First, let me start with the disclaimer, I am an American supporter (though I will be moving to London for at least a year in three weeks). I can certainly understand the annoyance with the pandering and focus on American, Asian, and other non local support. The blatant desire to attract overseas supporters makes me cringe on a consistent basis. However, it isn't really a Spurs problem but rather a Premier League problem. To compete financially in the Premier League—especially at the top—courting international support has become a necessity. During this year's preseason only five clubs didn't go to America, Asia or Australia to play a friendly. Those clubs were Hull, Burnley, Southampton, Stoke, and Sunderland. Every one of those teams played a game on the continent.

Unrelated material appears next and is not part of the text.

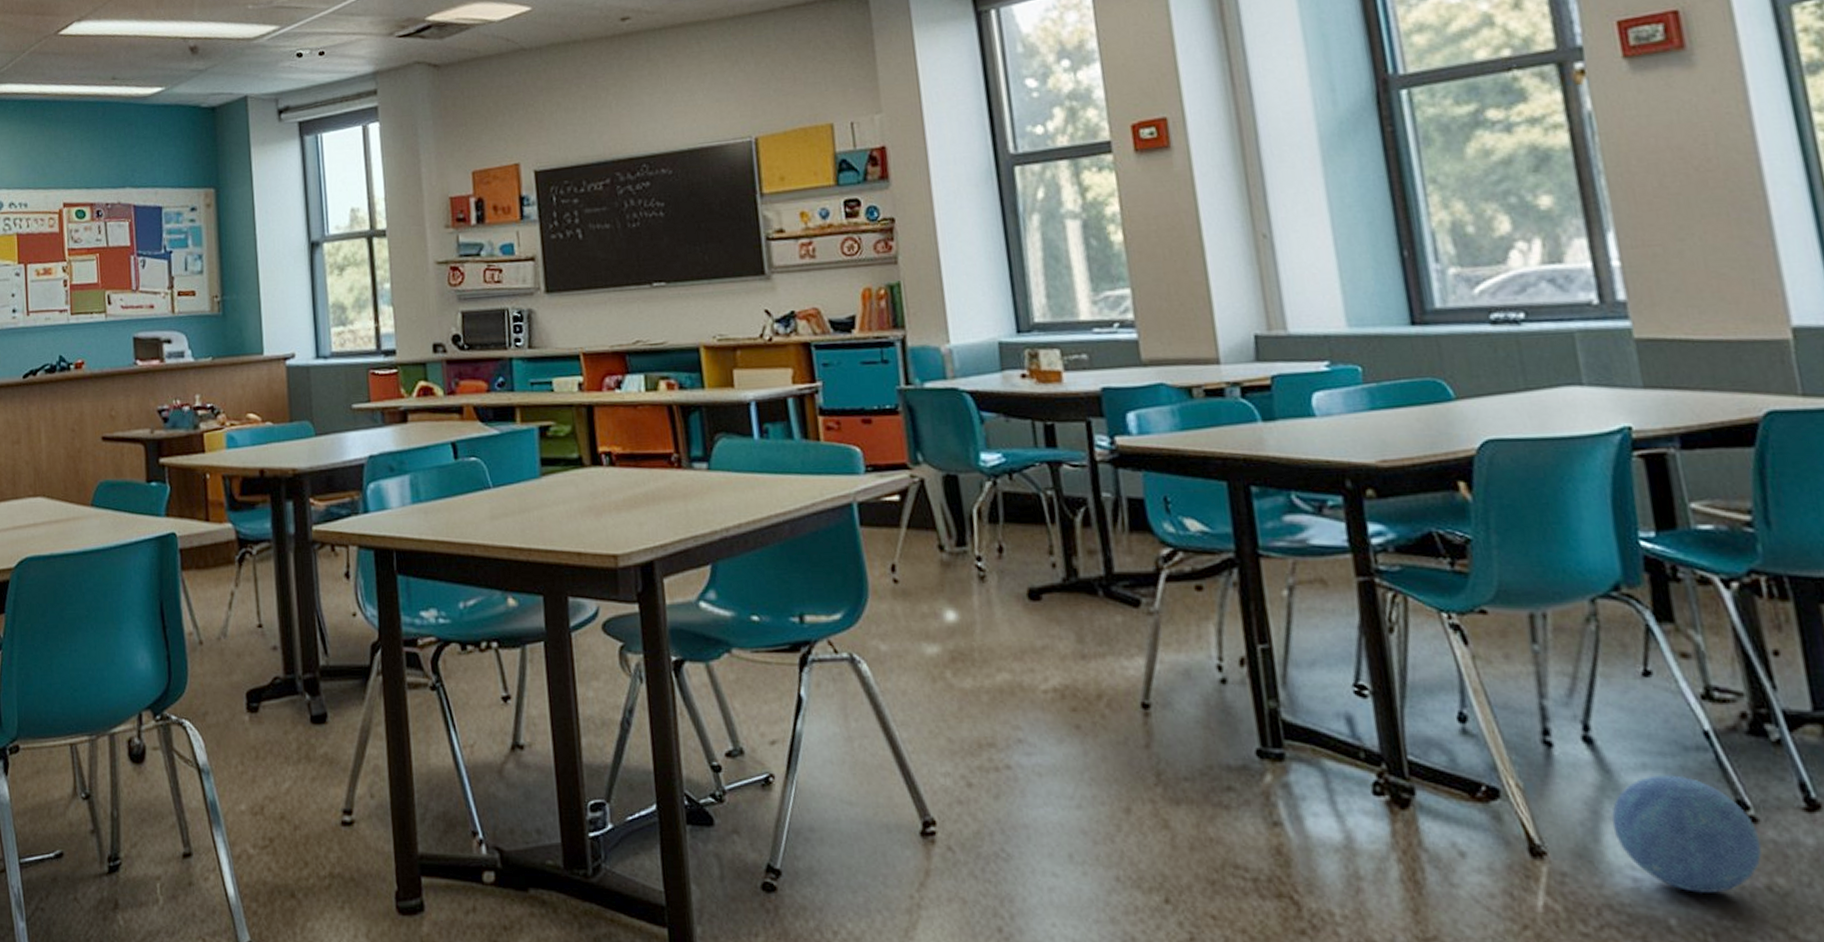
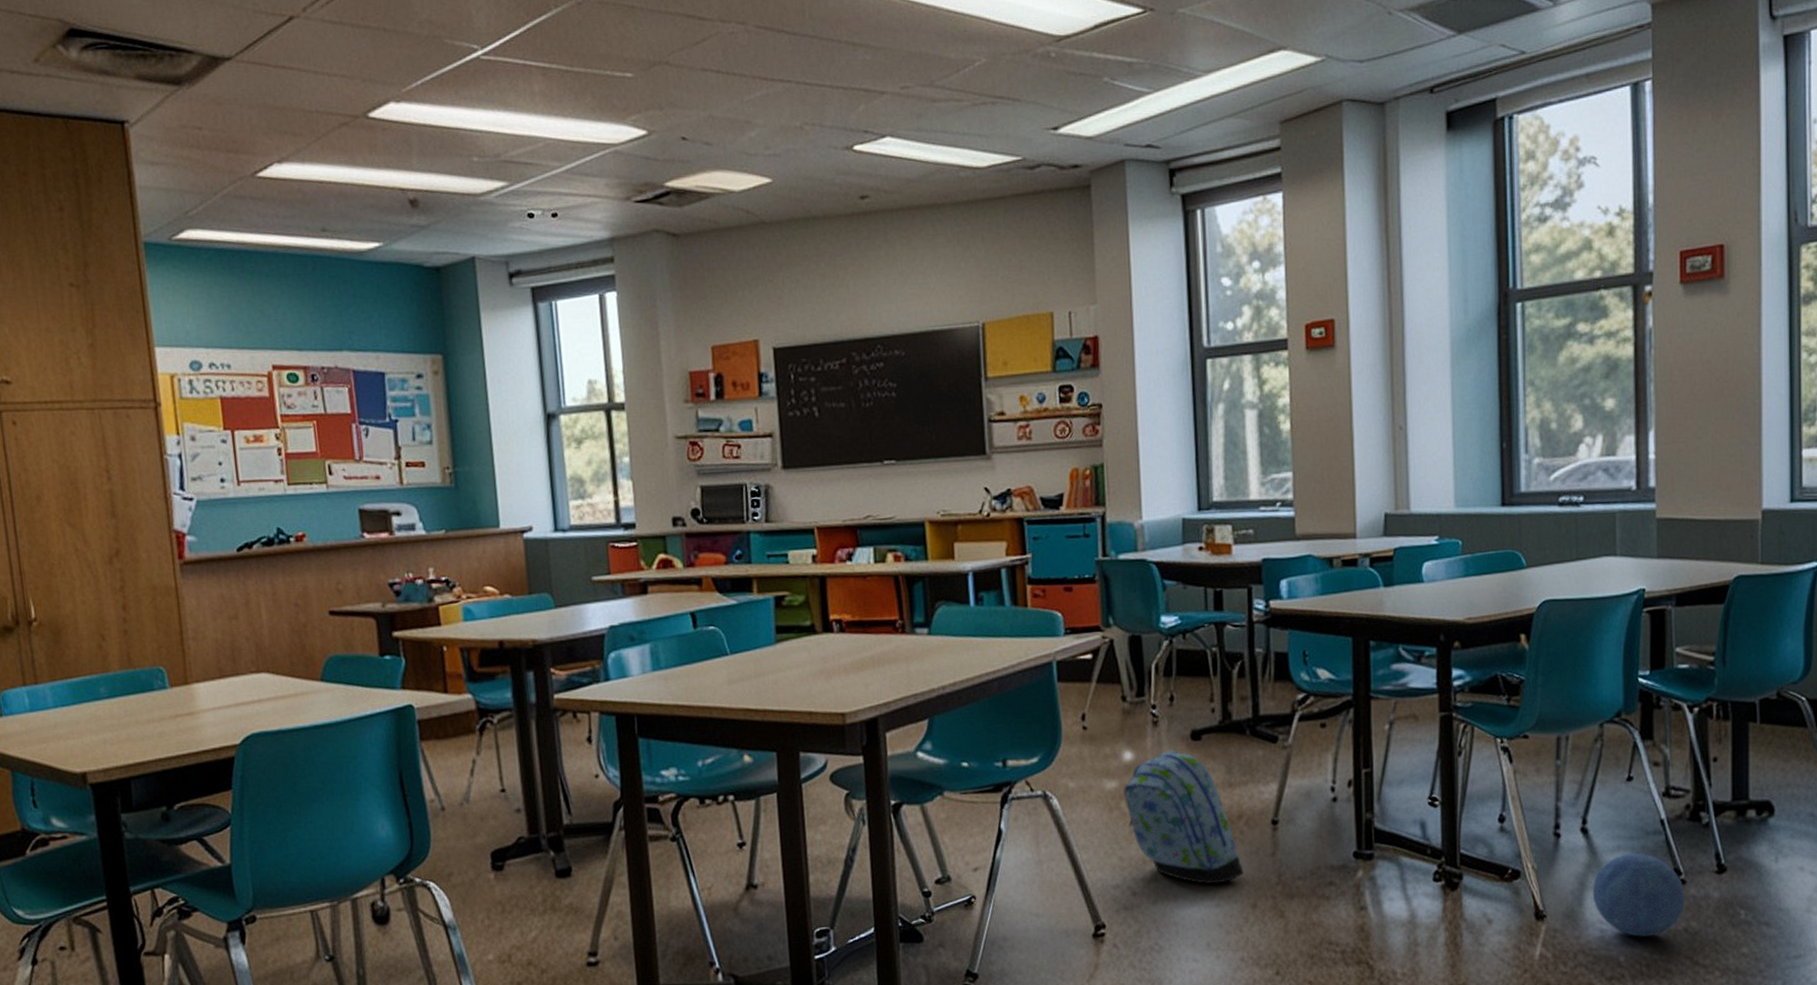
backpack: none [947,610,1111,779] -> present [1123,749,1244,884]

I agree that the local supporters often get overlooked in favor of the international supporters. The one thing I didn't understand,
Flav
was your complaint that the rise in ticket prices has to do with international support. Obviously there is legitimate gripes about day trippers using stub hub and buying tickets at inflated prices but surely the vacationers can't make up more than 1% of the crowd. That number even seems high.
Isn't the rise in ticket prices more attributable to the change in demographics of the English football fan in the wake of the creation of the Premier League? Surely the commercialization, widespread availability on TV, and the clamp down on hooliganism has shifted football away from it's original ethos as a working class sport and the owners have attempted to bring more corporate groups and affluent British fans into the game because richer fans=more profit.
Doesn't make sense to me how international fans who don't have the ability to go to games are to blame for exorbitant match day prices. Certainly there is toooooons of legitimate gripes regarding the courting of international fans but that seems a bridge too far IMO.